The Career Development Center offers a variety of resources for selecting your major. These range from conversation with Career Advisors, workshops and classes for exploring career interests, and resources for connecting majors to careers. The CDC also created this presentation for Major Discernment
Talk to your academic advisor about the logistics of choosing a major and planning toward graduation.
Directions for declaring your major in LOCUS can be found here.

To add/change/drop your major(s) or minor(s), please log into LOCUS and select "Change Major/Minor" within your Academics tab in your Student Center. View instructions.

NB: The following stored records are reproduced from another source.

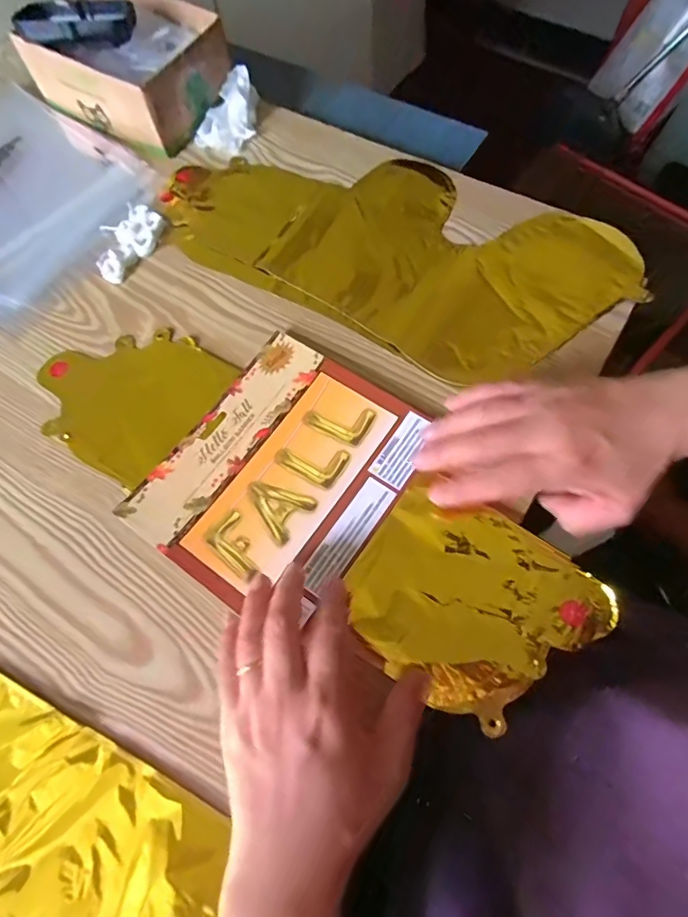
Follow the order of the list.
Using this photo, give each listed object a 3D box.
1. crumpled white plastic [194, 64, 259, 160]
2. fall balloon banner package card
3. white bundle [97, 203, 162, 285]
[{"bbox_3d":[-0.115,-0.362,0.516,0.053,0.029,0.091,27,71,14],"label":"crumpled white plastic"},{"bbox_3d":[-0.044,0.006,0.365,0.159,0.008,0.196,34,73,16],"label":"fall balloon banner package card"},{"bbox_3d":[-0.208,-0.205,0.465,0.057,0.011,0.079,33,72,16],"label":"white bundle"}]

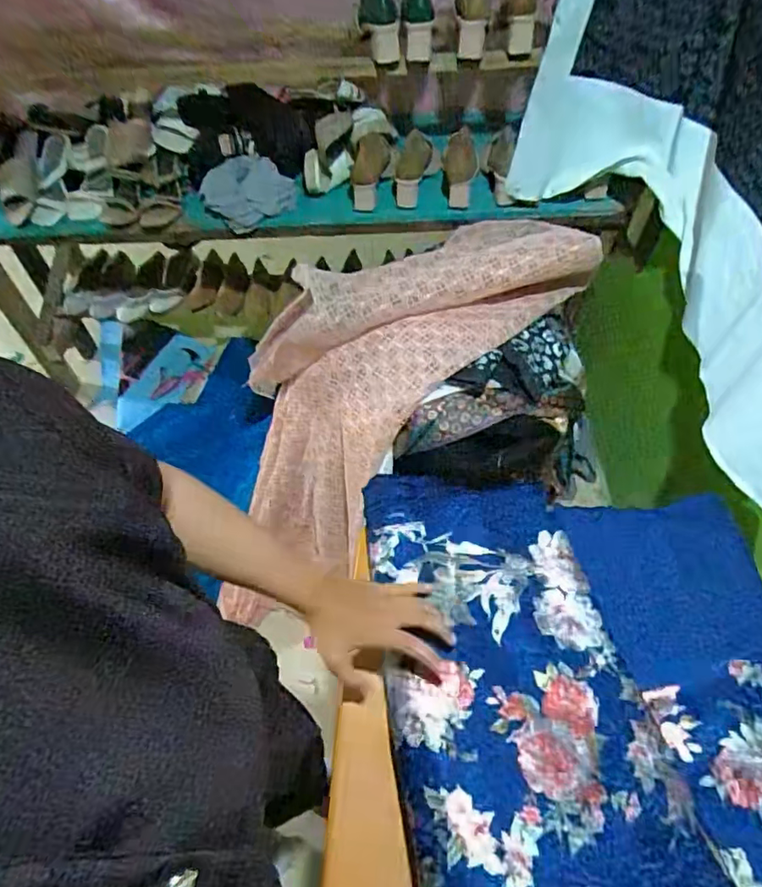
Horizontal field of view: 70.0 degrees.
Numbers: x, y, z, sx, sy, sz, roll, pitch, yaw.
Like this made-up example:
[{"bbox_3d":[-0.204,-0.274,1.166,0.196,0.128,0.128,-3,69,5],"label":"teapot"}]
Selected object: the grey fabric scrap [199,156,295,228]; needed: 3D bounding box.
[{"bbox_3d":[-0.278,-0.529,1.147,0.170,0.037,0.166,-43,86,-12],"label":"grey fabric scrap"}]

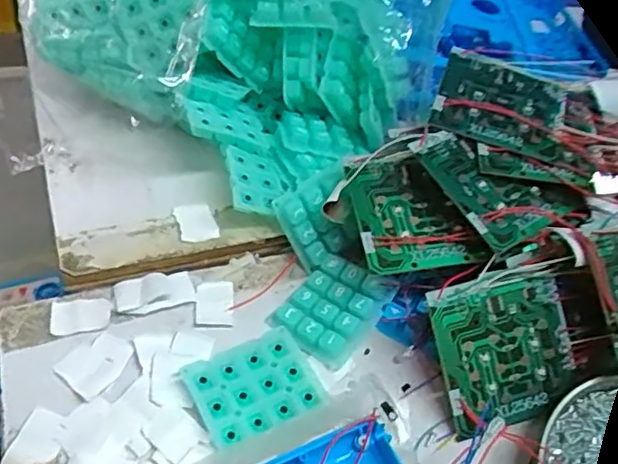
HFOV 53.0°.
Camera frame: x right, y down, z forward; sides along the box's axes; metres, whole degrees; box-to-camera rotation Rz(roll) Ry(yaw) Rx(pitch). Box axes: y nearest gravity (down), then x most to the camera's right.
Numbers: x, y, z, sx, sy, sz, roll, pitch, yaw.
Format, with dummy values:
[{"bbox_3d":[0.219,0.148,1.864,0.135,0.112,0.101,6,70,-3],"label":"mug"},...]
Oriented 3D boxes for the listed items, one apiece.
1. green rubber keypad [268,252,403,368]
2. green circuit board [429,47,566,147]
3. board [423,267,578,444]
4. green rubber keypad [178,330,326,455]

What Can I Do With This Major? - Most majors do not provide a direct path to a career, so this resource can help you generate ideas and think outside the boundary of what you already know about majors and careers. You can reach this site using the link in the Career Tools box at the lower right of the CDC homepage.

The Center for Experiential Learning (CEL): CEL offers service learning experiences and academic internships that can help you bring the knowledge gained from your major into the community to help assist you in deciding on what career path you may want to choose after you graduate.

Occupational Outlook Handbook: The US Bureau of Labor Statistics compiles information on occupations in the US including salary, demand, location, skills and education necessary, and how to pursue that occupation.

O*NET: The US Department of Labor compiles information on the skill sets and day-to-day activities of different occupations as well as what qualifications you need in order to gain employment in those occupations on O*NET.